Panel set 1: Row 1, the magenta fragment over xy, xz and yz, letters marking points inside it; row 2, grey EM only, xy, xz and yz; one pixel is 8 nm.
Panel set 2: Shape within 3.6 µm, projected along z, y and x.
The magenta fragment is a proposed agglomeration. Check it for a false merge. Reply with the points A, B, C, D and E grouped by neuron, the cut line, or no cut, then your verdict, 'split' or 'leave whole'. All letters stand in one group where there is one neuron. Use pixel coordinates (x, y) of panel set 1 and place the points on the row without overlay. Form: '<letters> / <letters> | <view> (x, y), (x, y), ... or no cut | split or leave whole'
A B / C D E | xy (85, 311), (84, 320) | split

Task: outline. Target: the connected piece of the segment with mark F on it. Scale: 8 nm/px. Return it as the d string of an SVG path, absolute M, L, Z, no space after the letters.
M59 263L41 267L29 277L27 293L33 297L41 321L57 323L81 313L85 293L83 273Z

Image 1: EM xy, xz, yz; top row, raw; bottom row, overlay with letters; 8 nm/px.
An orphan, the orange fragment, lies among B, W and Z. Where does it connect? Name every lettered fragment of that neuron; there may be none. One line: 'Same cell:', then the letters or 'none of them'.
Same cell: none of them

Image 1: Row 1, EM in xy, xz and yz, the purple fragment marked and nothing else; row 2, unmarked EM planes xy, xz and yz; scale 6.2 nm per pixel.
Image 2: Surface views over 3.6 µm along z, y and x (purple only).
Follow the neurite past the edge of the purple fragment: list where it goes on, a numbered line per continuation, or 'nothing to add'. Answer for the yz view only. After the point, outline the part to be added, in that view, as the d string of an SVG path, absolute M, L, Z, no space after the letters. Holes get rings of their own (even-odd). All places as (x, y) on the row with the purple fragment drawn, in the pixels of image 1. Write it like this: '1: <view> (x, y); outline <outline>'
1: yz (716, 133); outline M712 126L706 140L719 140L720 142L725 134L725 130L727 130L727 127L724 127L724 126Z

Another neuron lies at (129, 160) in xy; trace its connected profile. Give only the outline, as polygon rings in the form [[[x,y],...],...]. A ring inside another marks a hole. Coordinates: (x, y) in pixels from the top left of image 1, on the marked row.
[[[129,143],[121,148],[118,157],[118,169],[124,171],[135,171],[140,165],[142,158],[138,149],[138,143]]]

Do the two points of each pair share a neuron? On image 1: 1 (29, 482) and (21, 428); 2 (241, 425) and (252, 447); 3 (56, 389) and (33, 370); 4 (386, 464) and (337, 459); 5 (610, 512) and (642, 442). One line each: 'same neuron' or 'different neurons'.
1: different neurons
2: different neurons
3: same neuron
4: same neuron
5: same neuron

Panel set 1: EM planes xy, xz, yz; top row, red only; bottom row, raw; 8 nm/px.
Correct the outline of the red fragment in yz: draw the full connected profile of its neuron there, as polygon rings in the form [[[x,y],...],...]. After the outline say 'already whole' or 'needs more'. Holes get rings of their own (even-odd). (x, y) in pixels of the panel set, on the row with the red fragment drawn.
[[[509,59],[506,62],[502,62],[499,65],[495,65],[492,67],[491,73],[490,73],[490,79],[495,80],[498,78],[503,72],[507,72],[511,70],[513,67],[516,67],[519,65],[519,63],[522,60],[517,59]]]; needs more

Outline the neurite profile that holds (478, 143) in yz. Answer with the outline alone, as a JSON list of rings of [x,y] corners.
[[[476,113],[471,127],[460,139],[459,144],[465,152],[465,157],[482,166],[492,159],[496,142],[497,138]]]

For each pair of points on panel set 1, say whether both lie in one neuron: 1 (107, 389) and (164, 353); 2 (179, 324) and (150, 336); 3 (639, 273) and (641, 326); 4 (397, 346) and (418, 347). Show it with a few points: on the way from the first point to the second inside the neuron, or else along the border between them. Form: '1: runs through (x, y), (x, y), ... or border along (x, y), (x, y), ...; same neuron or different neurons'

→ **TASK ITEM**
When the word "bottom" turns up on a line of the material above, copy that line.

→ **RESPONSE AREA**
Image 1: EM xy, xz, yz; top row, raw; bottom row, overlay with letters; 8 nm/px.
Panel set 1: EM planes xy, xz, yz; top row, red only; bottom row, raw; 8 nm/px.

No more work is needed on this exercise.